What to produce ▸ Skip the pictures, and retype the data below in full, exactly.
--- START ---
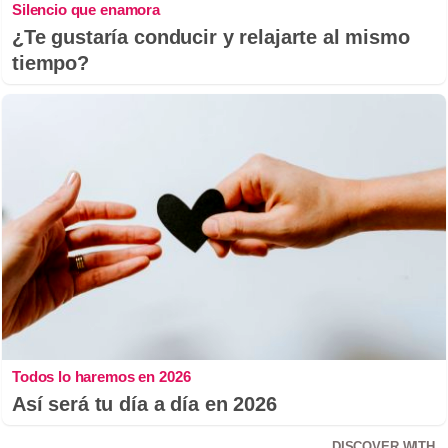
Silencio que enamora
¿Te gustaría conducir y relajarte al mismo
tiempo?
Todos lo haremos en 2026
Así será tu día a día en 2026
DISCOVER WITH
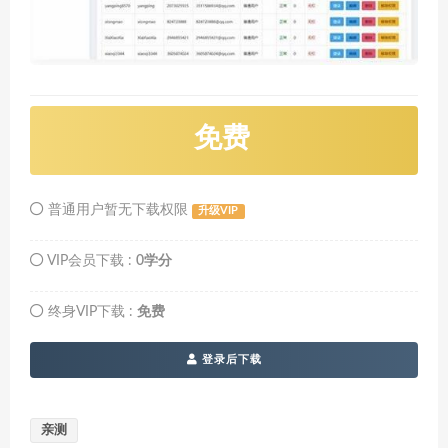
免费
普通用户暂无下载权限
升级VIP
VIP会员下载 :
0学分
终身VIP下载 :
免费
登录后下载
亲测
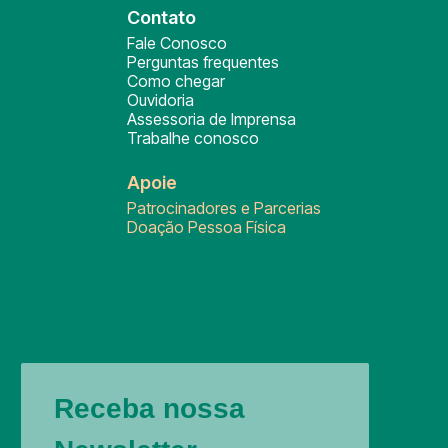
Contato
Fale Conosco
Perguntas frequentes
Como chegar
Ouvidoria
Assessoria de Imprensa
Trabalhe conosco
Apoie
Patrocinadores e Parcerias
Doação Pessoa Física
--- END ---
Problem solution ▸
Silencio que enamora
¿Te gustaría conducir y relajarte al mismo
tiempo?
Todos lo haremos en 2026
Así será tu día a día en 2026
DISCOVER WITH
免费
普通用户暂无下载权限
升级VIP
VIP会员下载 :
0学分
终身VIP下载 :
免费
登录后下载
亲测
Contato
Fale Conosco
Perguntas frequentes
Como chegar
Ouvidoria
Assessoria de Imprensa
Trabalhe conosco
Apoie
Patrocinadores e Parcerias
Doação Pessoa Física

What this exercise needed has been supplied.